In the midst of the ongoing Bitcoin (BTC) bull run, data from wallet addresses tracked by Kaiko reveals a notable slowdown in the growth of Bitcoin whales or millionaires. Kaiko points out that this slowdown in the creation of millionaire-level wallets is due to various factors, including investors taking profits in the face of the largest cryptocurrency’s rising price.
2020-2021 Growth Rate Surpassed
While the current bull run began with Wall Street‘s long-awaited embrace of spot exchange-traded funds (ETFs), the rate of new Bitcoin millionaires emerging seems to lag behind the speed seen during the 2020-2021 uptrend.

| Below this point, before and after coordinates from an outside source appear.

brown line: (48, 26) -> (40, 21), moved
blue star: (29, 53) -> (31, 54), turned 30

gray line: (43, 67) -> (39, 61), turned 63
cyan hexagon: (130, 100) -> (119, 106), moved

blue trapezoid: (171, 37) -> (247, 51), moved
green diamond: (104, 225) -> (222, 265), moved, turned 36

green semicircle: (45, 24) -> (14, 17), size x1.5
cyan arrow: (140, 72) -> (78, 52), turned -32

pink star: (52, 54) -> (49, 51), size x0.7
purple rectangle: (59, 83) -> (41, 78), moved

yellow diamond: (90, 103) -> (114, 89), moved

Despite BTC‘s impressive 70% rise this year, pushing the price up to $73,000 and reaching new record levels, the growth rate of millionaire wallets remains lower compared to previous bull markets.

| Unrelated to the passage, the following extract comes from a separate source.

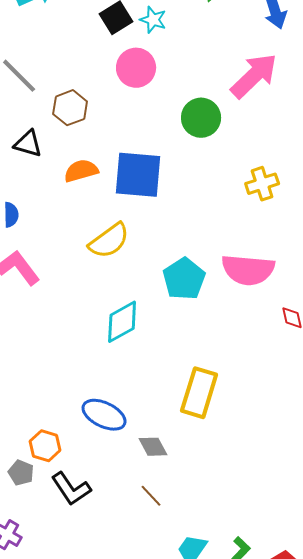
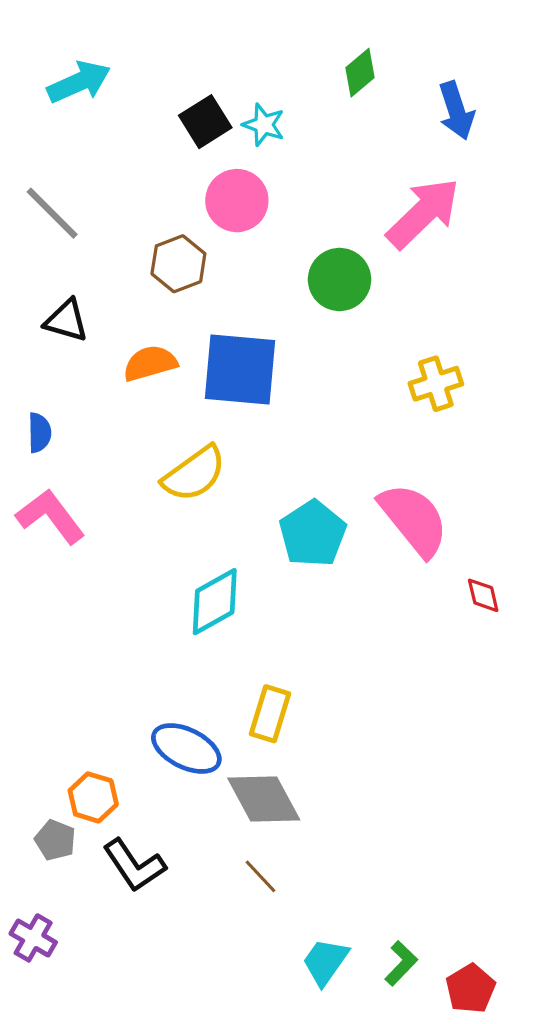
brown hexagon: (70, 108) -> (178, 264), moved
pink semicircle: (248, 270) -> (414, 520), turned -134
yellow rectangle: (199, 393) -> (270, 714), moved, size x0.7
gray diamond: (153, 447) -> (264, 799), size x1.6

Data compiled by Paris-based Kaiko shows that fewer than 2,000 millionaire wallets, each holding $1 million worth of BTC, are being created daily. This is a puzzling development compared to the last bull run, where over 4,000 millionaire wallets were created daily, with more than 2,000 wallets having a balance of $10 million each.
The stagnation in the growth rate of millionaire wallets suggests that the current bull run may still be in its early stages, with new capital yet to peak. However, market analysts consider that due to ongoing entries into spot ETFs and the anticipated supply reduction from the upcoming 4th block reward halving, Bitcoin’s price could rise to $150,000 and beyond in the coming months.

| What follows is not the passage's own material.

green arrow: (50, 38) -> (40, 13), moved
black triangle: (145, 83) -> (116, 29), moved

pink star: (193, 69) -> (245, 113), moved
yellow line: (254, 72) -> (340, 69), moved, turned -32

Reasons for the Slowdown Detailed
Kaiko adds that the slowdown in the growth rate of millionaire wallets could be due to several possible reasons, including delayed new capital inflow, large whales taking profits as BTC reaches new highs, and a shift towards storing assets with custodians rather than personal wallets.
Furthermore, recent data shows a widening gap between the liquidity on the buy and sell sides of the order book near market price, with limit orders accumulating on the sell side. This suggests that investors are leaning towards taking profits at the current record levels.